TargetSearch - a Bioconductor package for the efficient preprocessing of GC-MS metabolite profiling data
1 Max Planck Institute of Molecular Plant Physiology, Am Mühlenberg 1, D-14476 Potsdam-Golm, Germany
2 Centro de Biotecnología, Universidad Técnica Federico Santa María, General Bari 699 Valparaíso, Chile
3 RIKEN Plant Science Center, Tsurumi-ku, Suehiro-cho, 1-7-22 Yokohama, Kanagawa, 230-0045, Japan
4 Bayer BioScience N.V., Technologiepark 38, B-9052, Gent, Belgium
BMC Bioinformatics 2009, 10:428 doi:10.1186/1471-2105-10-428Published: 16 December 2009
Metabolite profiling, the simultaneous quantification of multiple metabolites in an experiment, is becoming increasingly popular, particularly with the rise of systems-level biology. The workhorse in this field is gas-chromatography hyphenated with mass spectrometry (GC-MS). The high-throughput of this technology coupled with a demand for large experiments has led to data pre-processing, i.e. the quantification of metabolites across samples, becoming a major bottleneck. Existing software has several limitations, including restricted maximum sample size, systematic errors and low flexibility.

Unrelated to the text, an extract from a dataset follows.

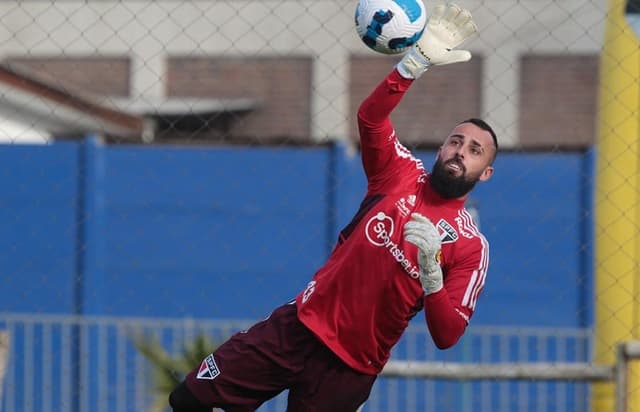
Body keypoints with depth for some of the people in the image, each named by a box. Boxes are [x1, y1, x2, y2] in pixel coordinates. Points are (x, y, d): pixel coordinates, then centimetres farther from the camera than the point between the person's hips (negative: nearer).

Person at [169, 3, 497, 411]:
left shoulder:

However, the biggest limitation is that the resulting data usually require extensive hand-curation, which is subjective and can typically take several days to weeks.
We introduce the TargetSearch package, an open source tool which is a flexible and accurate method for pre-processing even very large numbers of GC-MS samples within hours. We developed a novel strategy to iteratively correct and update retention time indices for searching and identifying metabolites. The package is written in the R programming language with computationally intensive functions written in C for speed and performance. The package includes a graphical user interface to allow easy use by those unfamiliar with R.

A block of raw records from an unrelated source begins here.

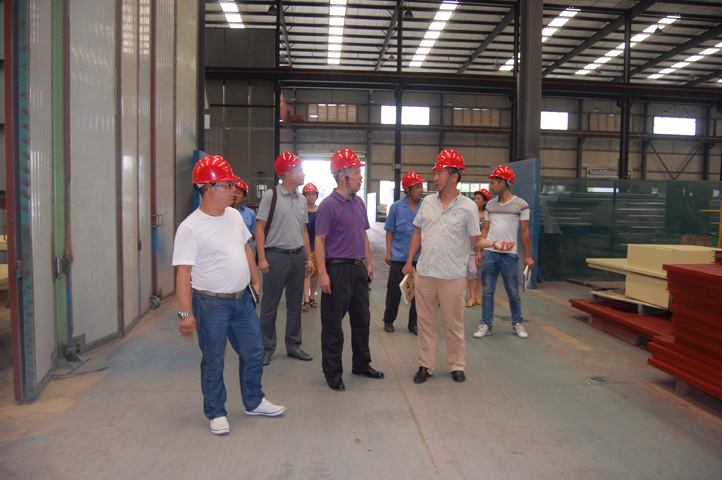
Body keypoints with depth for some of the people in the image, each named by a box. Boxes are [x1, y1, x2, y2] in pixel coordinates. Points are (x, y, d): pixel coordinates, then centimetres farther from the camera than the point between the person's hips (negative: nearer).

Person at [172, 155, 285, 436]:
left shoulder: (234, 215, 6)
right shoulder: (190, 228, -16)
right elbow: (183, 272, -18)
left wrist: (255, 280, 18)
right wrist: (185, 312, -20)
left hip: (242, 298, 7)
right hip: (211, 303, -7)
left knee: (254, 352, 16)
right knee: (213, 361, 8)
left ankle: (254, 402, 35)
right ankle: (216, 413, 27)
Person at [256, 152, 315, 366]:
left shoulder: (301, 200, 13)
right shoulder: (271, 196, -5)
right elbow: (260, 228, -7)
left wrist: (308, 258, 13)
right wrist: (262, 258, -14)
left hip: (297, 256, 6)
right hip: (276, 256, -6)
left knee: (295, 304, 12)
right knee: (270, 306, 2)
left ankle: (293, 346, 24)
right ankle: (266, 348, 14)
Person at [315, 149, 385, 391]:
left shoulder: (359, 203, 12)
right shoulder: (328, 205, -11)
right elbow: (319, 240, -14)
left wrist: (368, 263, 16)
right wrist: (323, 273, -19)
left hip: (358, 268, 8)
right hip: (337, 269, -8)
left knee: (362, 320, 17)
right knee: (333, 324, 3)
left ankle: (361, 364, 33)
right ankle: (332, 373, 16)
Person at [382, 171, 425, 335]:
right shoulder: (396, 207, 0)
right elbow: (390, 231, 4)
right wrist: (388, 251, -2)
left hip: (420, 258, 2)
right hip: (399, 257, -2)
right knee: (394, 291, 5)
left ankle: (413, 323, 23)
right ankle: (388, 320, 24)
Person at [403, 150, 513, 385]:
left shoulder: (468, 207, -4)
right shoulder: (428, 202, 8)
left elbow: (475, 239, 1)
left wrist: (495, 243, -14)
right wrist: (409, 261, 14)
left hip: (452, 277, -3)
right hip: (424, 273, 4)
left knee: (454, 325, 8)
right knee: (425, 322, 10)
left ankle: (457, 366, 25)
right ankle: (425, 366, 22)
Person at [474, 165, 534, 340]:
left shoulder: (521, 205, -2)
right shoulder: (490, 205, 10)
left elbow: (525, 231, 0)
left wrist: (528, 256, -1)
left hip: (509, 254, -3)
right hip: (489, 253, 3)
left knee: (513, 292, 7)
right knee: (487, 292, 5)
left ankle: (517, 323, 24)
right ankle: (486, 325, 14)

TargetSearch allows fast and accurate data pre-processing for GC-MS experiments and overcomes the sample number limitations and manual curation requirements of existing software. We validate our method by carrying out an analysis against both a set of known chemical standard mixtures and of a biological experiment. In addition we demonstrate its capabilities and speed by comparing it with other GC-MS pre-processing tools. We believe this package will greatly ease current bottlenecks and facilitate the analysis of metabolic profiling data.